NetVault is designed to provide both client and server services in a complex heterogeneous network over a large array of operating functions. As a result, NetVault buries an innumerable number of configuration files that are tied to the physical machine throughout /etc as well as its own /NetVault6 directory. This makes simply sharing the /NetVault6 directory structure-and expecting that both Tuxilla1 and Tuxilla2 would be able to run NetVault-a fantasy. As an alternative, we examined the possibility of just sharing NetVault's /nvdb directory and creating a Convolo Cluster service that would determine which server would have access to the database in the way that we could configure MySQL or Oracle.
Unfortunately, NetVault encodes each server with a unique system ID. When we failed over the NetVault database service from Tuxilla1, which created the database, to Tuxilla2, it was unable to access any of the records. Even the existing tape drive device was hidden from NetVault running on Tuxilla2. In short, if we wanted to configure a standard NFS or MySQL service that would reside on the TP9100, we would not have a problem. Trying to provide a clustered NetVault service, however, presented us with a significant software problem.
Finally, if you are wondering about that third complex SAN topology, dubbed Multistage by QLogic, we've saved the most complex SAN issue for last. A Multistage topology consists of switches configured in one of two distinct stage types: standard Input-Output/Transfer (IO/T) stage types, which have the user and T_Ports found in a mesh or cascade topology switches, and a Cross-Connect (CC) stage type. In this topology, the T_Ports on the IO/T stage switches only connect to ports on one or more CC stage switches, whose sole function is to interconnect T_Ports. In a Multistage topology, there are only three hops to any IO/T switch. Latency is therefore theoretically worse than any mesh, in which every switch is an adjacent switch, and better than any cascade topology with seven or more switches, where the maximum number of hops may be greater than four.
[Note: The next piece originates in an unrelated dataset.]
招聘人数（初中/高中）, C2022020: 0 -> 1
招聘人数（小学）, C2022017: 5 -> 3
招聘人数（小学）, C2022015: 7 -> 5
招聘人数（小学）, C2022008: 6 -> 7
In theory, a Multistage topology should also provide the best bandwidth. All T_Ports from each IO/T switch connect via a CC switch to all other IO/T switches in the same number of hops-three-no matter how large the fabric is. It is possible in Multistage topology to devote half of the 8-port SANbox bandwidth to T_Ports in order to provide 400MBps of bandwidth between any two IO/T switches. The question is how well do various switches plug-and-play in such a complex fabric. We'll be examining that question in future labs reviews.
OpenBench Labs scenario
- Linux SAN performance and functionality
- QLogic QLA2200 Fibre Channel HBAs
- QLogic SANbox-8 Fibre Channel switch (www.qlogic.com)
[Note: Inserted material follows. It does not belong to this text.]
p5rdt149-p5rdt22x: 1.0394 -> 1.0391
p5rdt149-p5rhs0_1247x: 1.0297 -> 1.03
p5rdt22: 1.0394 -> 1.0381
- SGI total performance 9100 RAID array (www.sgi.com)
- Texas Memory Systems RAM-SAN solid state disk (www.texmemsys.com)
- Exabyte Fibre Channel Mammoth-2 tape drive (www.exabyte.com)
- (Two) Dell PowerEdge 2400 Servers (www.dell.com)
- Winchester Systems FlashDisk RAID controller (www.winsys.com)
- Mission Critical Linux Convolo Cluster 1.2 (www.missioncriticallinux.com)
- Red Hat Linux v7.0 (www.redhat.com)
- OpenBench Labs OBLload v1.0 benchmark
- OpenBench Labs OBLdisk v1.0 benchmark
- OpenBench Labs OBLtape v1.1 benchmark
- Red Hat 7.0 performance in the SAN was at a par with Windows 2000 server, with the exception of I/O loading.
- SAN software for Linux is often limited to version 6.2 of Red Hat.
- Performance of the RAM disk, when split across a mesh/looped cascade SAN topology, increased over its performance with a single switch.
- With dual paths connecting switches, throughput using two servers scaled linearly.
- Sharing storage devices in the SAN was significantly easier than sharing software, even in a fail-over cluster scenario.